I'm conflicted. For the most part, I was happy with the original therapist. She's young, though, and still learning. I find that to be an attribute, where I was initially thinking it would be a detriment. In this situation, she's being overseen clinically by the other therapist, and I think that the owner's treatment style will inevitably influence my therapist. Because my therapist is overseen, she has to discuss her cases with the owner, so I would still basically be treated by both. I'm also financial supporting the owner's practice which bothers me.

Yet, I liked my therapist enough and really don't want to have to start all over again with a whole new therapist.
 
hello toomuch. welcome to the forum. sorry for what brings you here, but glad you are here.

i feel like i need to advise you ahead that i believe in the f-word (forgiveness). please stop reading now if my use of the f-word is going to take you unforgivable places.

if you are still reading. . .

when i was fighting my way out of the throwaway kid camps of the early 70's, my world was neatly divided into two enemy camps. "us" and "THEM." alas, that neat division never stayed neat. "us" kept reducing to little ol' me against the world. forgiveness? trauma induced amnesia was the closest i understood to forgiveness. who needs to f-word what can be forgotten? that approach almost worked except for the forgetting to show up for life. forgetting can be as vicious a habit as booze and drugs.

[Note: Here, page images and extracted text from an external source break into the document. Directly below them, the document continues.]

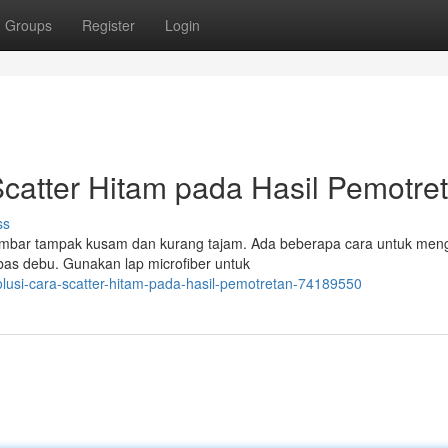
Groups
Register
Login
Scatter Hitam pada Hasil Pemotre
ss
ambar tampak kusam dan kurang tajam. Ada beberapa cara untuk meng
bas debu. Gunakan lap microfiber untuk
lusi-cara-scatter-hitam-pada-hasil-pemotretan-74189550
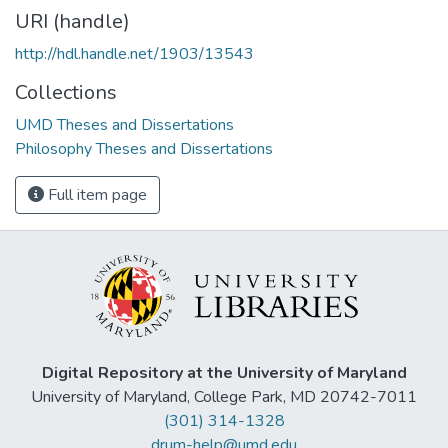
URI (handle)
http://hdl.handle.net/1903/13543
Collections
UMD Theses and Dissertations
Philosophy Theses and Dissertations
Full item page
Digital Repository at the University of Maryland
University of Maryland, College Park, MD 20742-7011
(301) 314-1328
drum-help@umd.edu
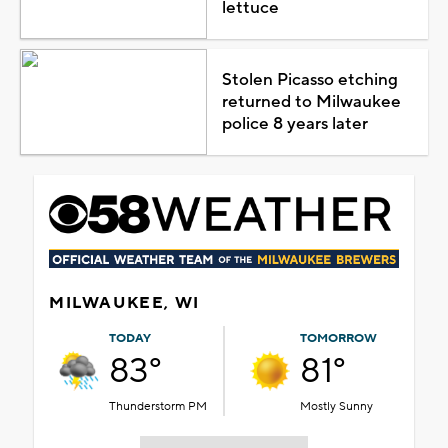
lettuce
Stolen Picasso etching
returned to Milwaukee
police 8 years later
MILWAUKEE, WI
TODAY
TOMORROW
83°
81°
Thunderstorm PM
Mostly Sunny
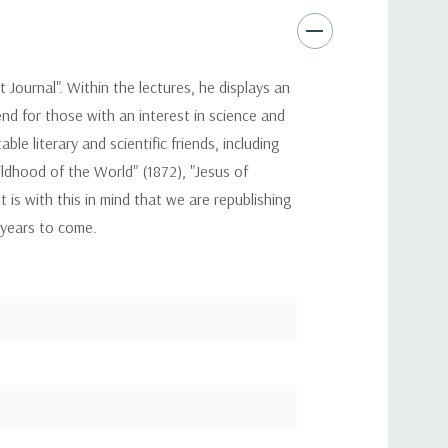
 Journal". Within the lectures, he displays an
nd for those with an interest in science and
e literary and scientific friends, including
ldhood of the World" (1872), "Jesus of
 is with this in mind that we are republishing
r years to come.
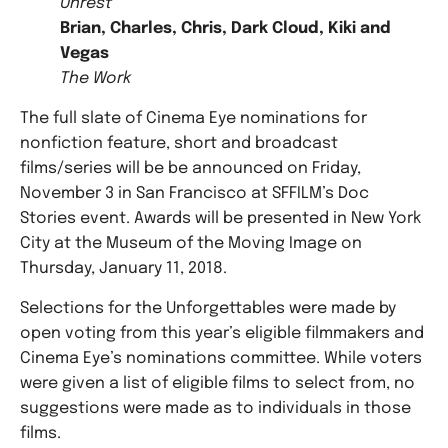
Unrest
Brian, Charles, Chris, Dark Cloud, Kiki and
Vegas
The Work
The full slate of Cinema Eye nominations for
nonfiction feature, short and broadcast
films/series will be be announced on Friday,
November 3 in San Francisco at SFFILM’s Doc
Stories event. Awards will be presented in New York
City at the Museum of the Moving Image on
Thursday, January 11, 2018.
Selections for the Unforgettables were made by
open voting from this year’s eligible filmmakers and
Cinema Eye’s nominations committee. While voters
were given a list of eligible films to select from, no
suggestions were made as to individuals in those
films.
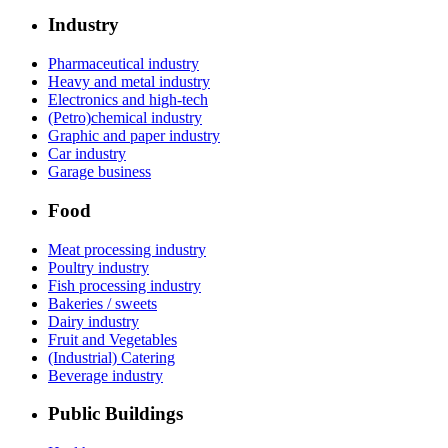
Industry
Pharmaceutical industry
Heavy and metal industry
Electronics and high-tech
(Petro)chemical industry
Graphic and paper industry
Car industry
Garage business
Food
Meat processing industry
Poultry industry
Fish processing industry
Bakeries / sweets
Dairy industry
Fruit and Vegetables
(Industrial) Catering
Beverage industry
Public Buildings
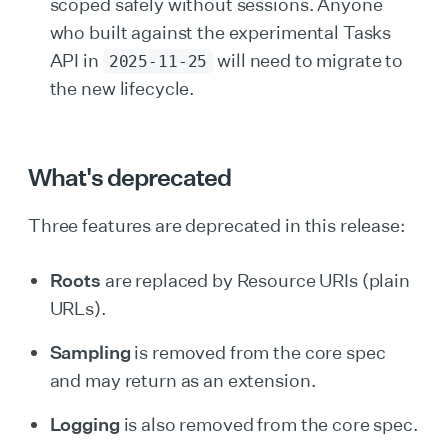
scoped safely without sessions. Anyone
who built against the experimental Tasks
API in
will need to migrate to
2025-11-25
the new lifecycle.
What's deprecated
Three features are deprecated in this release:
Roots
are replaced by Resource URIs (plain
URLs).
Sampling
is removed from the core spec
and may return as an extension.
Logging
is also removed from the core spec.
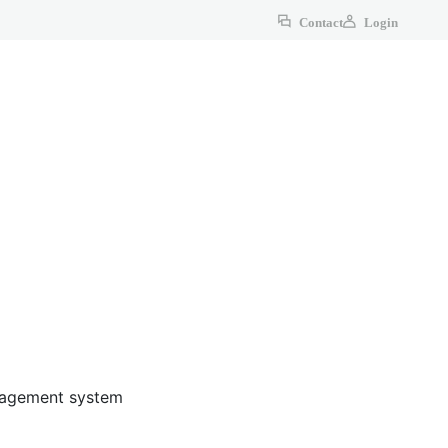
Contact
Login
anagement system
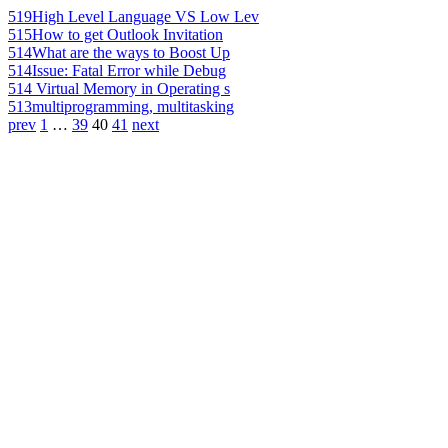
519
High Level Language VS Low Lev
515
How to get Outlook Invitation
514
What are the ways to Boost Up
514
Issue: Fatal Error while Debug
514
Virtual Memory in Operating s
513
multiprogramming, multitasking
prev
1
…
39
40
41
next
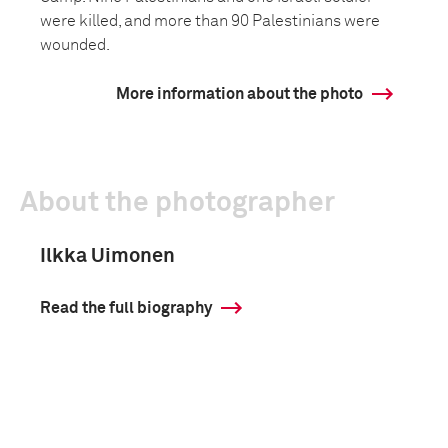
were killed, and more than 90 Palestinians were
wounded.
More information about the photo
About the photographer
Ilkka Uimonen
Read the full biography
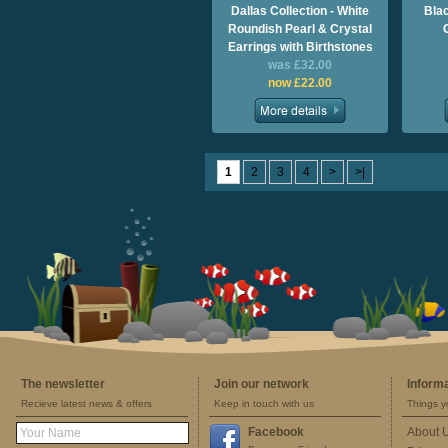
Dallas Collection - White
Bla
Roundish Pearl & Crystal
Earrings with Birthstones
was £32.00
now £22.00
1
2
3
4
>
>|
The newsletter
Join our network
Inform
Recieve latest news & offers
Keep in touch with us
Things y
Facebook
About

the f-word proved to be my ticket out of that self-policed isolation chamber. not as a pardon of the crimes committed against me, but as a radical acceptance that ^it^ happened and can't be undone. the perps are still **out there** but i am not the national guard. it's not my job to hunt them down, nor does radical acceptance (forgiveness) require i wash their underwear for them. it most certainly doesn't require i condone their actions.

at present, my definition of "forgiveness" is not about the perpetrator. it is about radical acceptance that ^it^ happened. ^it^ is still out there. i deserve a peaceful and serene life in spite of ^it^. forgiveness is about letting go of the pain and bitterness which is eating holes in my soul. it is not the letting go which hurts. it is the holding on which binds me to my perps for as long as i hold on to that pain and bitterness. forgiveness is about the freedom of letting go.
Where is the accountability in forgiveness though?
 
interesting question, toomuch. thank you. i can't say i have pondered the question before, but here is my initial brain fart.

in my particular case, my primary perp was convicted and served hard time in two states before my recovery had progressed far enough to hear the f-word without turning me into a psychotic maniac. my father was the only perp held accountable, but ? ? ? the justice did not provide the panacea i had hoped for. it was just-ice. the lifetime of uncompromising bitterness continued eating holes in my soul and wreaking havoc in my life.

the accountability in forgiveness was that, no matter the source of the injury, healing is an inside job. letting go of that pain and bitterness is up to me. nobody can do it for me. at 70, i believe the gain of forgiveness was worth the pain of letting go. just believing. proof irrelevant. for sure, i am sleeping far more peacefully these days. maybe it's just because i am no longer a hot commodity on the sexual predator market.

for what it's worth
i forgave my father for being a sick-assed perv, but i never did introduce him to his grandchildren. healing hopes for all. no exceptions.